Wie können sie die Bergblumen sehen,
gespiegelt im Wasser - leuchtend, rot?

Na, was fällt Euch und Ihnen dazu ein? Im amerikanischen Original wird der Text kommentiert von der Umweltaktivistin und buddhistischen Gelehrten Joanna Macy, auf Deutsch zusätzlich von mir. 

"Das verborgene Licht" ist erschienen in der edition steinrich, hat 511 Seiten, die ISBN 978-3-942085-48-9 und sollte in keiner Bibliothek einer Zen-Frau und eines Zen-Mannes fehlen.

Hier (klick) erfahren Sie mehr über das Buch.
 

Donnerstag, 21. April 2016

SWR 2: Allein und doch nicht einsam


"Allein und doch nicht einsam. Vom Glück, nicht immer Gesellschaft zu brauchen"
Feature von Margrit Irgang aus dem Jahr 2010
SWR 2

Zum Beruf der Schriftstellerin gehört es, allein sein zu können - oft über Wochen und Monate hinweg. Oder ist es vielleicht andersherum: Wer gern allein ist, wird Schriftsteller ...?

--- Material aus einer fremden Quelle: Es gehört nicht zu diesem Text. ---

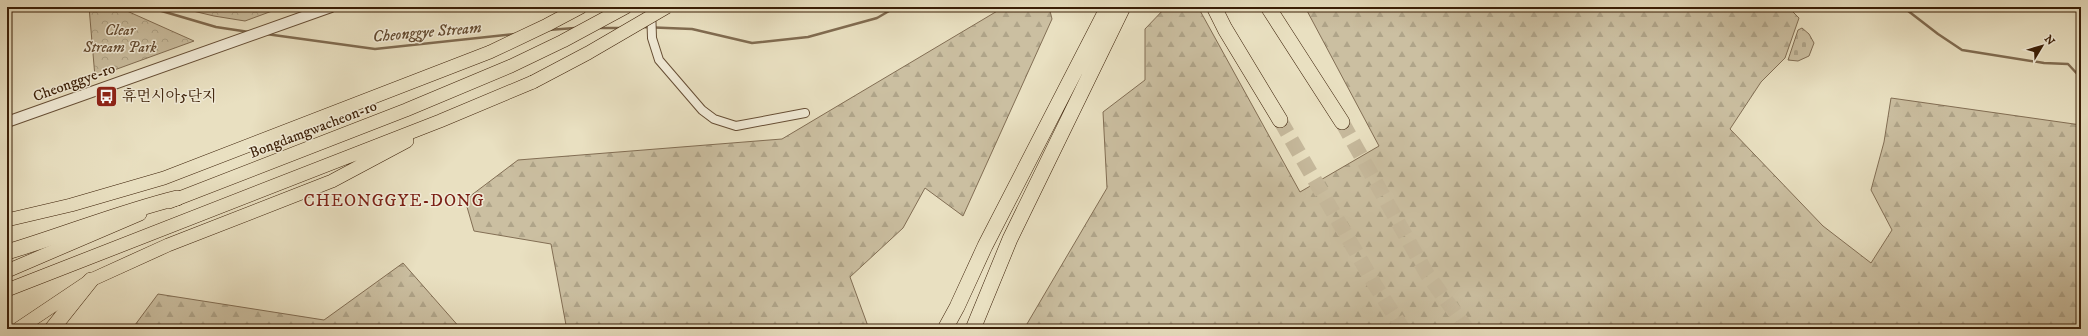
<svg xmlns="http://www.w3.org/2000/svg" width="2088" height="336" font-family="'IM FELL DW Pica','Noto Serif KR',serif">
  <style>
    .forest { fill: url(#forest-firs); stroke: #826e54 }
    .cemetery { fill: url(#cemetery-stones); stroke: #826e54 }
    .park { fill: url(#park-crowns); stroke: #826e54 }
    .lines { fill: none; stroke-linecap: round; stroke-linejoin: round }
    .stream { stroke: #806b50; stroke-width: 2.5 }
    .motorway-tunnel { stroke: #c6b99c; stroke-width: 15; stroke-dasharray: 15 8; stroke-linecap: butt }
    .minor-casing { stroke: #664e35; stroke-width: 10 }
    .tertiary-casing { stroke: #664e35; stroke-width: 12 }
    .trunk-casing { stroke: #3a1e06; stroke-width: 14 }
    .motorway-casing { stroke: #3a1e06; stroke-width: 16 }
    .minor { stroke: #f1ebd7; stroke-width: 8 }
    .tertiary { stroke: #f1ebd7; stroke-width: 10 }
    .trunk { stroke: #e9e0c1; stroke-width: 13 }
    .motorway { stroke: #e9e0c1; stroke-width: 15 }
    .trunk-bridge-casing { stroke: #3a1e06; stroke-width: 14; stroke-linecap: butt }
    .trunk-bridge { stroke: #e9e0c1; stroke-width: 13 }
    .labels { text-anchor: middle; stroke-width: 3; stroke-linejoin: round; paint-order: stroke }
    .park-label { font-size: 15px; font-style: italic; fill: #664e34; stroke: #f1ebd7 }
    .street-label { font-size: 15px; fill: #3a1e06; stroke: #f1ebd7 }
    .poi-label { font-size: 15px; fill: #3a1e06; stroke: #f1ebd7; text-anchor: start }
    .water-label { font-size: 16px; font-style: italic; fill: #634b31; stroke: #f1ebd7 }
    .quarter-label { font-size: 17px; letter-spacing: 1px; fill: #7a1f14; stroke: #f1ebd7 }
  </style>
  <defs>
    <pattern id="forest-firs" width="22" height="20" patternUnits="userSpaceOnUse"><rect width="22" height="20" fill="#cbbfa1"/><path d="M5 1l3.5 6h-7zM16 11l3.5 6h-7z" fill="#afa489"/></pattern>
    <pattern id="cemetery-stones" width="16" height="16" patternUnits="userSpaceOnUse"><rect width="16" height="16" fill="#cbbfa1"/><path d="M2 7V4a2 2 0 0 1 4 0v3zM10 15v-3a2 2 0 0 1 4 0v3z" fill="#afa489"/></pattern>
    <pattern id="park-crowns" width="20" height="18" patternUnits="userSpaceOnUse"><rect width="20" height="18" fill="#cbbfa1"/><path d="M2 6a3 3 0 1 1 6 0M12 15a3 3 0 1 1 6 0" fill="none" stroke="#afa489"/></pattern>
  </defs>
  <rect width="100%" height="100%" fill="#e9e0c1"/>
  <filter id="stains"><feTurbulence type="fractalNoise" baseFrequency=".005" numOctaves="4"/><feColorMatrix values="0 0 0 0 .2 0 0 0 0 .09 0 0 0 0 .02 0 0 0 .5 -.17"/></filter>
  <radialGradient id="worn" r=".72"><stop offset=".6" stop-color="#630" stop-opacity="0"/><stop offset="1" stop-color="#630" stop-opacity=".3"/></radialGradient>
  <path class="forest" d="M1004 7H1049L1052 19 963 216 925 188 903 228 850 277 869 329H576L566 325 551 244 474 231 465 200 518 160 782 139Z
    M1166 7H1198L1300 192 1379 146 1305 7H1788L1799 18 1785 58 1761 82 1730 129 1823 226 1871 263 1892 230 1871 190 1884 142 1891 98 2081 125V329H1024L1107 188 1103 112 1145 80V29Z
    M403 263 461 329H132L158 294 324 320Z"/>
  <path class="cemetery" d="M1802 28 1809 34 1814 43 1809 56 1798 61 1788 60 1798 30Z"/>
  <path class="park" d="M89 7H118L194 41 95 77Z
    M176 7H283L245 21 214 16Z"/>
  <g class="lines">
    <path class="stream" d="M148 7 216 27 249 32
      M1903 7 1938 34 1962 50 2044 63 2068 64 2081 78
      M642 27 692 29 752 43 808 37 877 18 896 7
      M600 28H621
      M548 30 575 28
      M266 34 375 49 515 34"/>
    <path class="motorway-tunnel" d="M1280 120 1375 285 1403 329
      M1342 122 1427 274 1467 329"/>
    <defs>
      <path id="minor" d="M651 7 652 38 659 60 702 110 714 119 736 126 805 113"/>
      <path id="tertiary" d="M7 122 331 7"/>
      <path id="trunk" d="M169 202 406 110 511 66 563 41 626 7
        M7 220 71 205 164 178 490 52 547 25 581 7
        M7 271 140 214
        M7 290 440 121 533 82
        M18 329 91 280 168 245 332 181 407 141"/>
      <path id="motorway" d="M1214 7 1225 29 1280 120
        M1268 7 1342 122
        M7 252C64 235 120 212 177 198
        M52 329 91 280
        M945 329 957 307 985 246 1108 7
        M973 329 1010 239 1123 7"/>
    </defs>
    <use href="#minor" class="minor-casing"/>
    <use href="#tertiary" class="tertiary-casing"/>
    <use href="#trunk" class="trunk-casing"/>
    <use href="#motorway" class="motorway-casing"/>
    <use href="#minor" class="minor"/>
    <use href="#tertiary" class="tertiary"/>
    <use href="#trunk" class="trunk"/>
    <use href="#motorway" class="motorway"/>
    <defs>
      <path id="trunk-bridge" d="M533 82 588 53 667 7"/>
    </defs>
    <use href="#trunk-bridge" class="trunk-bridge-casing"/>
    <use href="#trunk-bridge" class="trunk-bridge"/>
  </g>
  <defs>
    <symbol id="bus-square" viewBox="-11 -11 22 22"><rect x="-9" y="-9" width="18" height="18" rx="4" fill="#8f2418" stroke="#f1ebd7"/><path d="M-5-6H5V4H4V6H2V4H-2V6H-4V4H-5ZM-3.5-4V0h7V-4ZM-3.5 1.2v1.5H-2V1.2ZM2 1.2v1.5H3.5V1.2Z" fill="#fff"/></symbol>
  </defs>
  <g fill-rule="evenodd">
    <use href="#bus-square" x="94" y="84" width="25" height="25"/>
  </g>
  <g class="labels">
    <g class="park-label">
      <text x="120" y="35">Clear<tspan x="120" dy="17">Stream Park</tspan></text>
    </g>
    <g class="street-label">
      <text transform="translate(74 82) rotate(-20)" y="5">Cheonggye-ro</text>
      <text transform="translate(313 129) rotate(-21)" y="5">Bongdamgwacheon-ro</text>
    </g>
    <g class="poi-label">
      <text x="122" y="101">휴먼시아5단지</text>
    </g>
    <g class="water-label">
      <text transform="translate(427 31) rotate(-5)" y="6">Cheonggye Stream</text>
    </g>
    <g class="quarter-label">
      <text x="394" y="206">CHEONGGYE-DONG</text>
    </g>
  </g>
  <rect width="2088" height="336" fill="none" stroke="#e9e0c1" stroke-width="24"/>
  <rect x="8" y="8" width="2072" height="320" fill="none" stroke="#3a1e06" stroke-width="2"/>
  <rect x="12" y="12" width="2064" height="312" fill="none" stroke="#3a1e06"/>
  <g transform="translate(2042 46) rotate(52)" stroke="#f1ebd7" stroke-width="3" paint-order="stroke">
  <path d="M0-3L7 15L0 10L-7 15Z" fill="#3a1e06"/>
  <text y="-6" font-size="11" font-weight="bold" text-anchor="middle" fill="#3a1e06">N</text>
  </g>
  <rect width="100%" height="100%" filter="url(#stains)"/>
  <rect width="100%" height="100%" fill="url(#worn)"/>
</svg>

Ich habe mich mit ein paar Menschen über das Glück des Alleinseins unterhalten, unter anderem mit Bruno Baumann, der immer wieder alleine durch die Wüste wandert.


(Leider nur als Textfassung zu hören; die von mir ausgewählte schöne Musik musste aus rechtlichen Gründen herausgeschnitten werden.)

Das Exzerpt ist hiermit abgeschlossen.